La scelta del dialogo non nasconda l'identità cristiana
Benedetto XVI all'udienza generale afferma che quando si parla di identità, ciò comporta "la forza, la chiarezza e il coraggio della provocazione che sono propri della fede".

Città del Vaticano (AsiaNews) – Dialogo sì, ma senza nascondere la propria fede, perché, ricorda il Papa, evidenziare "le linee maestre e irrinunciabili" della fede è per il cristiano "un dovere" da eseguire con la stessa "ferma costanza" con la quale va proseguita la "via dell'indulgenza e del dialogo" intrapresa dal Concilio. Avendo presente che quando si parla di identità cristiana, ciò comporta "la forza, la chiarezza e il coraggio della provocazione che sono propri della fede". "Il dovere" di manifestare la propria identità e la pacifica coesistenza di persone di diverse categorie sociali unite dalla stessa fede sono stati i temi dei quali Benedetto XVI ha parlato oggi alle 35mila persone presenti in piazza San Pietro per l'udienza generale.

Proseguendo nella illustrazione delle figure degli apostoli, il Papa ha parlato oggi di Simone il Cananeo e Giuda Taddeo. Provenienti da realtà sociali del tutto diverse essi sono "segno evidente che Gesù chiama i suoi discepoli e collaboratori dagli strati sociali e religiosi più diversi, senza alcuna preclusione. A Lui interessano le persone, non le categorie sociali o le etichette! E la cosa bella è che nel gruppo dei suoi seguaci, tutti, benché diversi, coesistevano insieme, superando le immaginabili difficoltà: era Gesù stesso, infatti, il motivo di coesione, nel quale tutti si ritrovavano uniti. Questo costituisce chiaramente una lezione per noi, spesso inclini a sottolineare le differenze e magari le contrapposizioni, dimenticando che in Gesù Cristo ci è data la forza per comporre le nostre conflittualità".
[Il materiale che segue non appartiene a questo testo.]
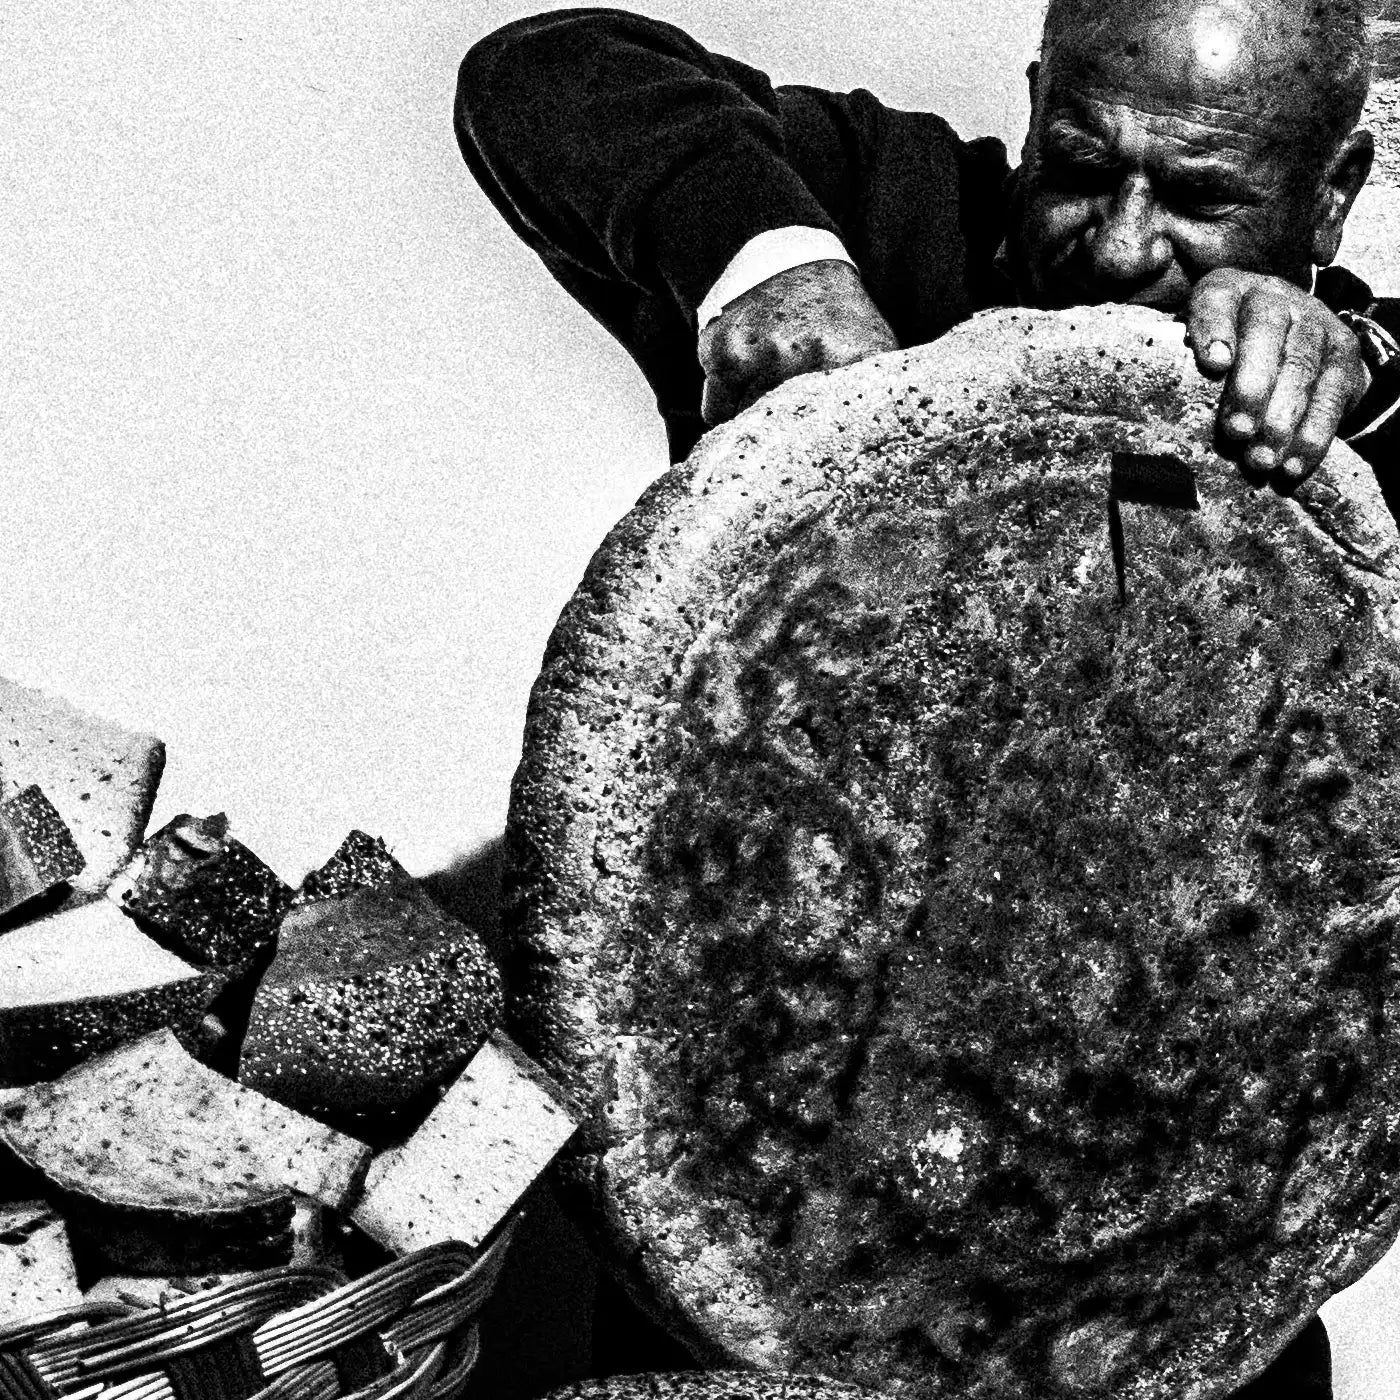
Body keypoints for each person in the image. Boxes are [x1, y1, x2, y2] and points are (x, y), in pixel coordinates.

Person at [456, 3, 1391, 1395]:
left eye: (1203, 201)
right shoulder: (901, 215)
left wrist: (1364, 364)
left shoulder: (1329, 388)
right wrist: (766, 262)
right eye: (1080, 168)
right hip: (762, 1282)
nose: (1121, 246)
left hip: (1174, 1301)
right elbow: (540, 77)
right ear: (1037, 100)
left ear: (1333, 190)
Ricordando poi l'attribuzione a Giuda Taddeo di una lettera nella quale duramente vengono criticati "coloro che prendono pretesto dalla grazia di Dio per scusare la propria dissolutezza e per traviare altri fratelli con insegnamenti inaccettabili, introducendo divisioni all'interno della Chiesa", Benedetto XVI ha rilevato che oggi non si usa più un linguaggio "così polemico" per "dire con molta chiarezza sia ciò che rimane distintivo del cristianesimo, sia ciò che è incompatibile con esso. La via dell'indulgenza e del dialogo, che il Concilio Vaticano II ha felicemente intrapreso, va sicuramente proseguita con ferma costanza. Essa tuttavia non deve far dimenticare il dovere di ripensare e di evidenziare sempre con altrettanta forza le linee maestre e irrinunciabili della nostra identità cristiana. D'altra parte, occorre avere ben presente che questa nostra identità non si gioca su di un piano semplicemente culturale né ad un livello superficiale, ma richiede la forza, la chiarezza e il coraggio della provocazione che sono propri della fede".

"Si vede bene - ha concluso il Papa - che l'autore di queste righe vive in pienezza la propria fede, alla quale appartengono realtà grandi come l'integrità morale e la gioia, la fiducia e infine la lode, essendo il tutto motivato soltanto dalla bontà del nostro unico Dio e dalla misericordia del nostro Signore Gesù Cristo. Perciò, tanto Simone il Cananeo quanto Giuda Taddeo ci aiutino a riscoprire sempre di nuovo e a vivere instancabilmente la bellezza della fede cristiana, sapendone dare testimonianza forte e insieme serena".